[Rows taken from a collection]
::::

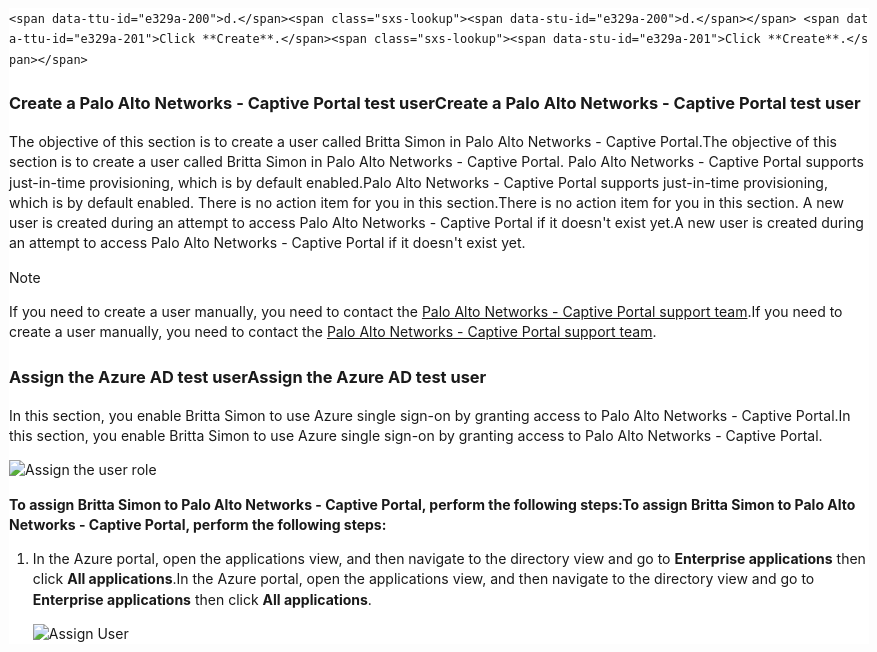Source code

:    <span data-ttu-id="e329a-200">d.</span><span class="sxs-lookup"><span data-stu-id="e329a-200">d.</span></span> <span data-ttu-id="e329a-201">Click **Create**.</span><span class="sxs-lookup"><span data-stu-id="e329a-201">Click **Create**.</span></span>
  
### <a name="create-a-palo-alto-networks---captive-portal-test-user"></a><span data-ttu-id="e329a-202">Create a Palo Alto Networks - Captive Portal test user</span><span class="sxs-lookup"><span data-stu-id="e329a-202">Create a Palo Alto Networks - Captive Portal test user</span></span>

<span data-ttu-id="e329a-203">The objective of this section is to create a user called Britta Simon in Palo Alto Networks - Captive Portal.</span><span class="sxs-lookup"><span data-stu-id="e329a-203">The objective of this section is to create a user called Britta Simon in Palo Alto Networks - Captive Portal.</span></span> <span data-ttu-id="e329a-204">Palo Alto Networks - Captive Portal supports just-in-time provisioning, which is by default enabled.</span><span class="sxs-lookup"><span data-stu-id="e329a-204">Palo Alto Networks - Captive Portal supports just-in-time provisioning, which is by default enabled.</span></span> <span data-ttu-id="e329a-205">There is no action item for you in this section.</span><span class="sxs-lookup"><span data-stu-id="e329a-205">There is no action item for you in this section.</span></span> <span data-ttu-id="e329a-206">A new user is created during an attempt to access Palo Alto Networks - Captive Portal if it doesn't exist yet.</span><span class="sxs-lookup"><span data-stu-id="e329a-206">A new user is created during an attempt to access Palo Alto Networks - Captive Portal if it doesn't exist yet.</span></span> 

> [!NOTE]
> <span data-ttu-id="e329a-207">If you need to create a user manually, you need to contact the [Palo Alto Networks - Captive Portal support team](https://support.paloaltonetworks.com/support).</span><span class="sxs-lookup"><span data-stu-id="e329a-207">If you need to create a user manually, you need to contact the [Palo Alto Networks - Captive Portal support team](https://support.paloaltonetworks.com/support).</span></span>

### <a name="assign-the-azure-ad-test-user"></a><span data-ttu-id="e329a-208">Assign the Azure AD test user</span><span class="sxs-lookup"><span data-stu-id="e329a-208">Assign the Azure AD test user</span></span>

<span data-ttu-id="e329a-209">In this section, you enable Britta Simon to use Azure single sign-on by granting access to Palo Alto Networks - Captive Portal.</span><span class="sxs-lookup"><span data-stu-id="e329a-209">In this section, you enable Britta Simon to use Azure single sign-on by granting access to Palo Alto Networks - Captive Portal.</span></span>

![Assign the user role][200] 

<span data-ttu-id="e329a-211">**To assign Britta Simon to Palo Alto Networks - Captive Portal, perform the following steps:**</span><span class="sxs-lookup"><span data-stu-id="e329a-211">**To assign Britta Simon to Palo Alto Networks - Captive Portal, perform the following steps:**</span></span>

1. <span data-ttu-id="e329a-212">In the Azure portal, open the applications view, and then navigate to the directory view and go to **Enterprise applications** then click **All applications**.</span><span class="sxs-lookup"><span data-stu-id="e329a-212">In the Azure portal, open the applications view, and then navigate to the directory view and go to **Enterprise applications** then click **All applications**.</span></span>

    ![Assign User][201] 


[1]: ./media/paloaltonetworks-captiveportal-tutorial/tutorial_general_01.png
[2]: ./media/paloaltonetworks-captiveportal-tutorial/tutorial_general_02.png
[3]: ./media/paloaltonetworks-captiveportal-tutorial/tutorial_general_03.png
[4]: ./media/paloaltonetworks-captiveportal-tutorial/tutorial_general_04.png
[100]: ./media/paloaltonetworks-captiveportal-tutorial/tutorial_general_100.png
[200]: ./media/paloaltonetworks-captiveportal-tutorial/tutorial_general_200.png
[201]: ./media/paloaltonetworks-captiveportal-tutorial/tutorial_general_201.png
[202]: ./media/paloaltonetworks-captiveportal-tutorial/tutorial_general_202.png
[203]: ./media/paloaltonetworks-captiveportal-tutorial/tutorial_general_203.png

::::

Quote word for word the part of the rows that opens with the line containing "to Palo Alto Networks - Captive Portal.</span></span>" and closes with the line containing "the following steps:**</span></span>", including both of those lines.

▶ ANSWER TO THIS PROBLEM:
<span data-ttu-id="e329a-209">In this section, you enable Britta Simon to use Azure single sign-on by granting access to Palo Alto Networks - Captive Portal.</span><span class="sxs-lookup"><span data-stu-id="e329a-209">In this section, you enable Britta Simon to use Azure single sign-on by granting access to Palo Alto Networks - Captive Portal.</span></span>

![Assign the user role][200] 

<span data-ttu-id="e329a-211">**To assign Britta Simon to Palo Alto Networks - Captive Portal, perform the following steps:**</span><span class="sxs-lookup"><span data-stu-id="e329a-211">**To assign Britta Simon to Palo Alto Networks - Captive Portal, perform the following steps:**</span></span>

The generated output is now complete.